Five years ago, in 2012, the American Bar Association approved some changes to the Model Rules of Professional Conduct, to make it clear that lawyers are required to be competent in the law and its practice as well as in the field of legal technology. What some viewed as long overdue, others viewed as a radical concept. So how much does a practicing attorney need to know about technology?
Specifically, the ABA’s House of Delegates amended Model Rule 1.1, Comment 8 to read as follows (underline represents amended language):
To maintain the requisite knowledge and skill, a lawyer should keep abreast of changes in the law and its practice, including the benefits and risks associated with relevant technology, engage in continuing study and education and comply with all continuing legal education requirements to which the lawyer is subject.
The Model Rules
The Model Rules are in fact, just a model. Their goal is to provide a framework to the states in formulating statewide rules of professional conduct. But each state can modify, ignore, adopt or even reject the Model Rules. Each state’s highest court or the rule setting body has to proactively take action in order for lawyers to be held to a technological standard.
Over the last five years, 26 states (at last count) have adopted some form of the Model Rule that now requires lawyers to have some technological competence in order to practice law. The problem for many is that technology is a constantly moving target.

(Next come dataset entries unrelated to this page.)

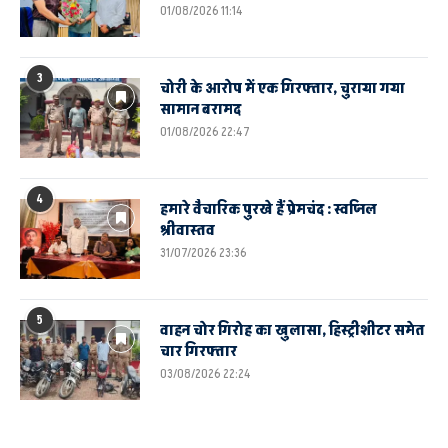
01/08/2026 11:14
3
चोरी के आरोप में एक गिरफ्तार, चुराया गया
सामान बरामद
01/08/2026 22:47
4
हमारे वैचारिक पुरखे हैं प्रेमचंद : स्वप्निल
श्रीवास्तव
31/07/2026 23:36
5
वाहन चोर गिरोह का खुलासा, हिस्ट्रीशीटर समेत
चार गिरफ्तार
03/08/2026 22:24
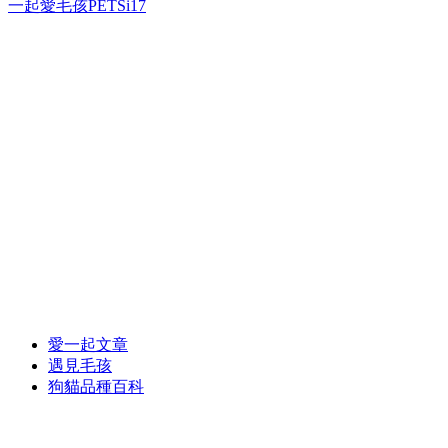
一起愛毛孩PETSi17
愛一起文章
遇見毛孩
狗貓品種百科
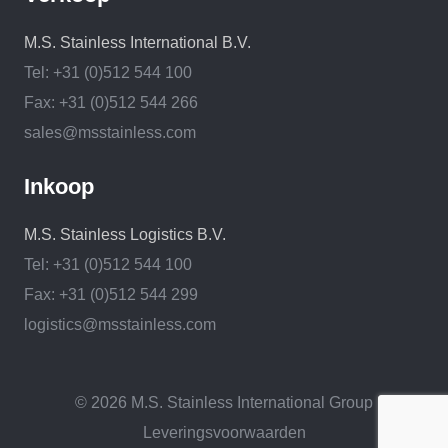
M.S. Stainless International B.V.
Tel: +31 (0)512 544 100
Fax: +31 (0)512 544 266
sales@msstainless.com
Inkoop
M.S. Stainless Logistics B.V.
Tel: +31 (0)512 544 100
Fax: +31 (0)512 544 299
logistics@msstainless.com
© 2026 M.S. Stainless International Group
Leveringsvoorwaarden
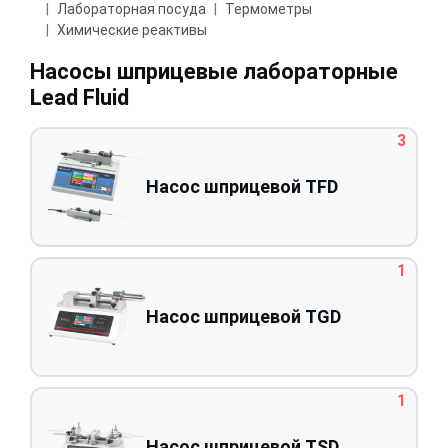
Лабораторная посуда
Термометры
Химические реактивы
Насосы шприцевые лабораторные
Lead Fluid
3
Насос шприцевой TFD
1
Насос шприцевой TGD
1
Насос шприцевой TSD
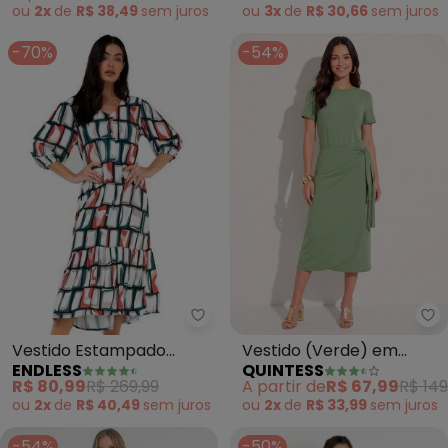
Viscose Te
ou
2x
de
R$ 38,49
sem
juros
ou
3x
de
R$ 30,66
sem
juros
-70%
-54%
Endless - Vestido Estampado (
Qu
Vestido Estampado
Vestido (Verde) em
ENDLESS
QUINTESS
(Verde)
Malha de Viscose
R$ 80,99
R$ 269,99
A partir de
R$ 67,99
R$ 149
ou
2x
de
R$ 40,49
sem
juros
ou
2x
de
R$ 33,99
sem
juros
-54%
-50%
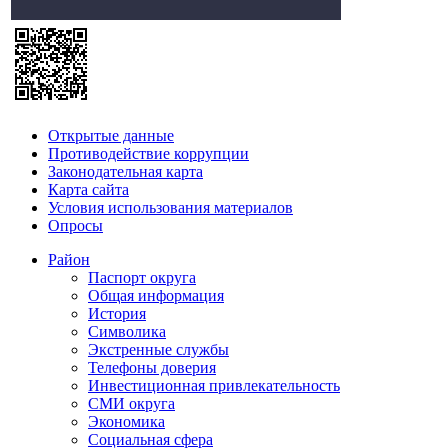
Открытые данные
Противодействие коррупции
Законодательная карта
Карта сайта
Условия использования материалов
Опросы
Район
Паспорт округа
Общая информация
История
Символика
Экстренные службы
Телефоны доверия
Инвестиционная привлекательность
СМИ округа
Экономика
Социальная сфера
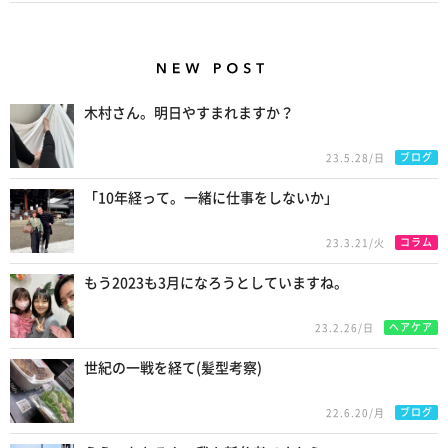
New Posts
木村さん。明日やすまれますか？
ブログ
23.5.28/日
「10年経って。一緒に仕事をしないか」
コラム
23.3.21/火
もう2023も3月になろうとしていますね。
ヘアケア
23.2.26/日
世紀の一戦を経て(髪型考察)
ブログ
22.6.20/月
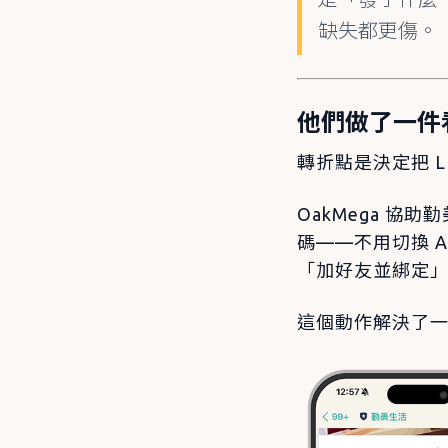
缺失都更傷。
他們做了一件看
轉折點是決定把 L
OakMega 協
碼——不用切換 
「加好友並綁定
這個動作解決了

Just when you understand your client’s email servers, network locations and backup procedures, your client moves to the Cloud, which changes everything. No sooner have your internal technology team mastered the process for exporting your client’s proprietary POS system then a new system is put in place without informing legal counsel of the changes. Mapping and defensibly collecting data continue to evolve.
What is Competence?
Competence does not mean perfection, expertise, or paranoia. It also doesn’t mean that lawyers must now become early adopters, anxious to discover, purchase, and learn every possible new piece of legal technology. But it does require at least a working understanding of, and reasonable proficiency in, the technology under consideration. And of course, specific proficiencies and competencies will vary between lawyers and practice areas. Most rules focus on two primary obligations:
- Attorneys need to try and remain familiar with technology developments that affect their clients.
- Attorneys need to understand their limitations and when needed, consult with other resources who can provide additional technology expertise.
In order to maintain the requisite knowledge and skill set, a lawyer needs to keep abreast of changes in the law and its practice, including the risks and benefits that are associated with the relevant technology and engage in continuing legal education requirements that they are subject to wherever they are members of the bar. If a lawyer is technologically incompetent there are three primary choices:
- Personally become conversant in the technology before undertaking the matter.
- Consult with technical people or competent technical counsel
- Decline the representation.
Since each state has adopted a variation of the Model Rules, it is important that lawyers research the specific obligations that apply to their circumstances. Even if your state has not yet adopted a form of the technology competence Model Rule, you should not wait to take personal action until it is required. You do not have to get a Masters in Computer Science to support your clients regarding technology. However, you can’t assess the benefits and risks associated with legal technology if you have no personal knowledge about how the technology works. In order to evaluate the conditions of an eDiscovery data exchange, you need to be aware of the major issues that could impact your client and their legal position. If you don’t have the requisite knowledge yourself, make sure you confer with technical consultant and competent counsel. It is no longer acceptable to say that technology is not a part of the practice of law; it is integral to many phases of litigation.